Metadata-Version: 2.1
Name: pydbtools
Version: 5.2.0
Summary: A python package to query data via amazon athena and bring it into a pandas df using aws-wrangler.
License: MIT
Author: Karik Isichei
Author-email: karik.isichei@digital.justice.gov.uk
Requires-Python: >=3.7.1,<3.10
Classifier: License :: OSI Approved :: MIT License
Classifier: Programming Language :: Python :: 3
Classifier: Programming Language :: Python :: 3.8
Classifier: Programming Language :: Python :: 3.9
Requires-Dist: Jinja2
Requires-Dist: awswrangler (>=2.12.0,<3.0.0)
Requires-Dist: boto3 (>=1.7.4)
Requires-Dist: pyarrow (>=5.0.0)
Requires-Dist: sql-metadata (>=2.3.0,<3.0.0)
Requires-Dist: sqlparse (>=0.4.1,<0.5.0)
Description-Content-Type: text/markdown

# pydbtools

A package that is used to run SQL queries speficially configured for the Analytical Platform. This packages uses AWS Wrangler's Athena module but adds additional functionality (like Jinja templating, creating temporary tables) and alters some configuration to our specification. 

## Installation

> Requires a pip release above 20.

```bash
## To install from pypi
pip install pydbtools

## Or install from git with a specific release
pip install "pydbtools @ git+https://github.com/moj-analytical-services/pydbtools@v4.0.1"
```

## Quickstart guide

The [examples directory](examples) contains more detailed notebooks demonstrating the use of this library, many of which are borrowed from the [mojap-aws-tools-demo repo](https://github.com/moj-analytical-services/mojap-aws-tools-demo). 

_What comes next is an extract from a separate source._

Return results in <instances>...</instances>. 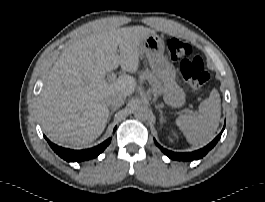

### Read an SQL Athena query into a pandas dataframe

```python
import pydbtools as pydb
df = pydb.read_sql_query("SELECT * from a_database.table LIMIT 10")
```

### Run a query in Athena

```python
response = pydb.start_query_execution_and_wait("CREATE DATABASE IF NOT EXISTS my_test_database")
```

### Create a temporary table to do further separate SQL queries on later

```python
pydb.create_temp_table("SELECT a_col, count(*) as n FROM a_database.table GROUP BY a_col", table_name="temp_table_1")
df = pydb.read_sql_query("SELECT * FROM __temp__.temp_table_1 WHERE n < 10")

pydb.database_to_temp_table(my_dataframe, "my_table")
df = pydb.read_sql_query("select * from __temp__.my_table where year = 2022")
```

## Introduction

This package is a wrapper for [awswrangler](https://aws-data-wrangler.readthedocs.io/en/2.3.0/what.html) that which presets/defines some of the input parameters to the athena module functions to align with our platform setup. See the [awswrangler API reference documentation for Athena](https://aws-data-wrangler.readthedocs.io/en/2.3.0/api.html#amazon-athena) to see what functions you can call from pydbtools.

The function parameters that are locked down / altered by `pydbtools` are:
- **boto3_session:** This is auto generated by `pydbtools` (in order to grab the user credentials from the sts client - this is needed for the R version of this package which calls this package under the hood. In short forcing refreshed credentials are needed in R as boto3 credentials timeout and do not refresh when using reticulate, though this does not apply to the latest version of the platform currently being rolled out.)
- **s3_output:** The S3 path where database queries are written to. This is defined by `pydbtools` based on the IAM user/role calling the query (ensures that each role can only read/write to a S3 path only they can access).
- **database:** Will either be set to `None` or `__temp__` depending on other user parameters (if `ctas_approach=True`). `__temp__` is an alias to an autogenerated temp database name which is generated from `pydbtools` again based on the IAM user/role. References to this temporary database can be referenced by the keyword `__temp__` in SQL queries see additional functionality to awswrangler section.
- **sql:** We allows reference to the database name `__temp__` which is an alias to a user specific temporary database. When a function call has an SQL parameter the SQL is checked with an SQL parser and then any reference to `__temp__` as a database is replaced with the actual database name which is autogenerated. This replacement only occurs for `SELECT` queries.
- **pyarrow_additional_kwargs:** This is set to `{"coerce_int96_timestamp_unit": "ms", "timestamp_as_object": True}` by default. Doing this solves [this awswrangler issue](https://github.com/awslabs/aws-data-wrangler/issues/592))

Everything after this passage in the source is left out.